Springsteen and Bon Jovi can start paying their fair share.
Via Politico:
New Jersey averted its second state shutdown in two years on Saturday when Gov. Phil Murphy and legislative leaders struck a deal just hours before the state budget deadline, putting an end to a bitter fight that had divided Democrats and drawn the attention of national party leaders.
After an intense negotiating session that lasted for more than four hours, Murphy joined state Senate President Steve Sweeney and Assembly Speaker Craig Coughlin at a press conference early Saturday evening to announce they had settled their months-long feud over who had the best plan to raise new taxes.
In the end, they agreed to a $37.4 billion budget that raises taxes on millionaires earning $5 million or more and on some corporations, merging their concepts into one plan. Murphy also agreed to drop his proposal to restore the state sales tax to 7 percent.
The three men chalked up their sharp words in recent weeks to a family feud.
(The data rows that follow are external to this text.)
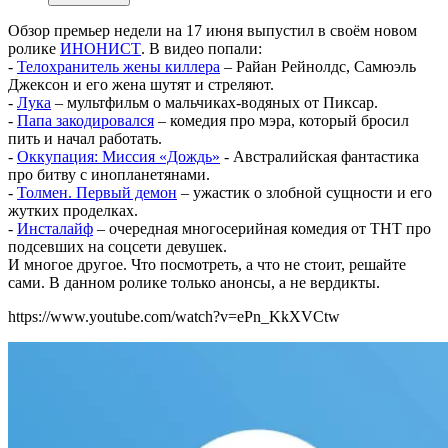
Обзор премьер недели на 17 июня выпустил в своём новом
ролике
ИНОНИСТ
. В видео попали:
-
Телохранитель жены киллера
– Райан Рейнолдс, Самюэль
Джексон и его жена шутят и стреляют.
-
Лука
– мультфильм о мальчиках-водяных от Пиксар.
-
Папа закодировался
– комедия про мэра, который бросил
пить и начал работать.
-
Оккупация: Миссия «Дождь»
- Австралийская фантастика
про битву с инопланетянами.
-
Толмен. Первый демон
– ужастик о злобной сущности и его
жутких проделках.
-
Инсталайф
– очередная многосерийная комедия от ТНТ про
подсевших на соцсети девушек.
И многое другое. Что посмотреть, а что не стоит, решайте
сами. В данном ролике только анонсы, а не вердикты.
https://www.youtube.com/watch?v=ePn_KkXVCtw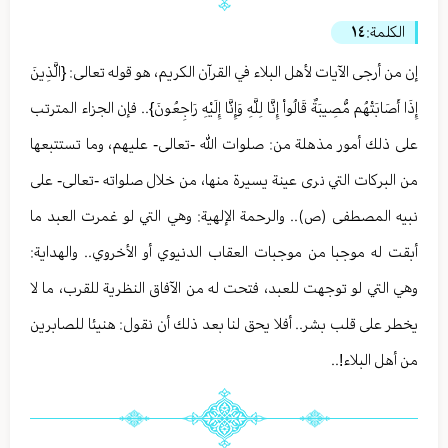
الكلمة:
١٤
إن من أرجى الآيات لأهل البلاء في القرآن الكريم، هو قوله تعالى: {الَّذِينَ
إِذَا أَصَابَتْهُم مُّصِيبَةٌ قَالُواْ إِنَّا لِلَّهِ وَإِنَّا إِلَيْهِ رَاجِعُونَ}.. فإن الجزاء المترتب
على ذلك أمور مذهلة من: صلوات الله -تعالى- عليهم، وما تستتبعها
من البركات التي نرى عينة يسيرة منها، من خلال صلواته -تعالى- على
نبيه المصطفى (ص).. والرحمة الإلهية: وهي التي لو غمرت العبد ما
أبقت له موجبا من موجبات العقاب الدنيوي أو الأخروي.. والهداية:
وهي التي لو توجهت للعبد، فتحت له من الآفاق النظرية للقرب، ما لا
يخطر على قلب بشر.. أفلا يحق لنا بعد ذلك أن نقول: هنيئا للصابرين
من أهل البلاء!..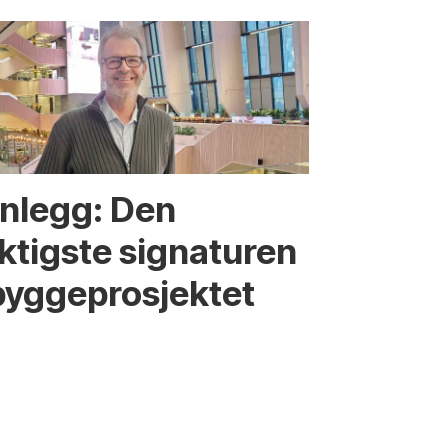
nnlegg: Den
iktigste signaturen
bygge­­prosjektet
“This is not a win for any of us individually,” Murphy said from the podium in his office, surrounded by the lawmakers he’d been at war with for weeks. “This is a win for the middle class and working families and those who look up and dream to be in the middle class all across New Jersey. There is so much we agree upon. There was never a disagreement over our values or our principals, just over how to get there.”[…]
The kumbaya moment offered a stark contrast to the tough-guy positions the lawmakers had staked out just hours earlier. Murphy and the legislative leaders found themselves so angry with each other that they took to public name calling.
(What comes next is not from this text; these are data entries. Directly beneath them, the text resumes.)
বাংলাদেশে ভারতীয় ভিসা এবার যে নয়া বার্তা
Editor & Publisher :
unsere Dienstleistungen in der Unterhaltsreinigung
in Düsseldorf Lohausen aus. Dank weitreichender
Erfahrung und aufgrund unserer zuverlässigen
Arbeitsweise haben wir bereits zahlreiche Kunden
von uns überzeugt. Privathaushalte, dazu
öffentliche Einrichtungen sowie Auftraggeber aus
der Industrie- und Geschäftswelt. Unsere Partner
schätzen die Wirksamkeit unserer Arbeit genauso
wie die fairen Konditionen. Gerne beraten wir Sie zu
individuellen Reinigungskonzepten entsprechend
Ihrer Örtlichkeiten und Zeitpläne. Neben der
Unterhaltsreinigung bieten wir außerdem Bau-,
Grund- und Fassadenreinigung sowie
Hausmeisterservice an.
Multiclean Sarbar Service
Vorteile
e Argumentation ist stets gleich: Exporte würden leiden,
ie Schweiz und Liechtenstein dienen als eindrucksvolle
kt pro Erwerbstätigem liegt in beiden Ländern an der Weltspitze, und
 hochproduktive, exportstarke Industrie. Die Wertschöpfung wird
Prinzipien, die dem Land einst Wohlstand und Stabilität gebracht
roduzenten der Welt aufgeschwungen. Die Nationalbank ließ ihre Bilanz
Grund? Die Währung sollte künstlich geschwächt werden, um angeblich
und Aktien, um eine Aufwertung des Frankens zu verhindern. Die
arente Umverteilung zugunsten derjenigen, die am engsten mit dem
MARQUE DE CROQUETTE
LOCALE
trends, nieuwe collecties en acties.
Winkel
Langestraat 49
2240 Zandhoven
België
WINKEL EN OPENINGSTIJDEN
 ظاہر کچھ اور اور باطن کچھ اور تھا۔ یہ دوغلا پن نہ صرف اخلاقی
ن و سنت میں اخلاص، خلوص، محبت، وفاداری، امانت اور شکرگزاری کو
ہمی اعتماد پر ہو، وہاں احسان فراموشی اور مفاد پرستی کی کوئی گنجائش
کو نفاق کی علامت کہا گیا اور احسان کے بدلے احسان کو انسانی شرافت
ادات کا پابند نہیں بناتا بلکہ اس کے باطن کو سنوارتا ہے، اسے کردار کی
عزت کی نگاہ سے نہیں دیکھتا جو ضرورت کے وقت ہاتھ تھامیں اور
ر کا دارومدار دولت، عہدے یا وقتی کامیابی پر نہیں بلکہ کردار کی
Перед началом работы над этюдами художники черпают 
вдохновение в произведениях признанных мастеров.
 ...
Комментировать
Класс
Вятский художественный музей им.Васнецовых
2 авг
Murphy, a former Goldman Sachs executive and former U.S. Ambassador to Germany, and Sweeney, a top official in an ironworkers union who’s led the Senate for eight years, both accused each other of acting like Christie, the wildly unpopular former governor who left office in January.
On Saturday morning, Sweeney said he thought Murphy, a liberal who campaigned on a promise to address income inequality, was blocking his effort to raise taxes on companies for his own personal gain.
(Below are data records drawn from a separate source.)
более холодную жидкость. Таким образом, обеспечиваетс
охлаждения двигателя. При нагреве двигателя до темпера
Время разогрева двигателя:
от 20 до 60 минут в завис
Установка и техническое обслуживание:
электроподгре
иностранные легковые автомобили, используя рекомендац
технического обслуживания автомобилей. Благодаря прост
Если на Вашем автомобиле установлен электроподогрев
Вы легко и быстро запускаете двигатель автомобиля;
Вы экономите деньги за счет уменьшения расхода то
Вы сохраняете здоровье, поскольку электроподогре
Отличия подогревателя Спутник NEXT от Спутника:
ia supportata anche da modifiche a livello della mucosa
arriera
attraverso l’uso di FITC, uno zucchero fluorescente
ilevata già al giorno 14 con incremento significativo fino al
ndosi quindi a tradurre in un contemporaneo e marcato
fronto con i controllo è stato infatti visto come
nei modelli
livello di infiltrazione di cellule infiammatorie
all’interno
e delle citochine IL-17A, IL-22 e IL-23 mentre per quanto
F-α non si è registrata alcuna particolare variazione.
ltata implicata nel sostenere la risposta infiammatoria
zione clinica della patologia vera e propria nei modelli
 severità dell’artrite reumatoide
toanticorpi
“We think he’s under-taxing corporations, and I’m starting to understand why: Because he makes his livelihood from corporate dividends,” Sweeney said in an interview with POLITICO.
A day earlier, Murphy and his lieutenant governor, former Assembly Speaker Sheila Oliver, said Sweeney and Coughlin had offered merely “symbolic” proposals that failed to address the very issues they campaigned on last year.
“I have never seen the level of obstructionism come from the legislative leadership as I am seeing in this cycle,” Oliver, who has worked on 15 budgets, said Friday night. “They do not want to work with Governor Murphy.”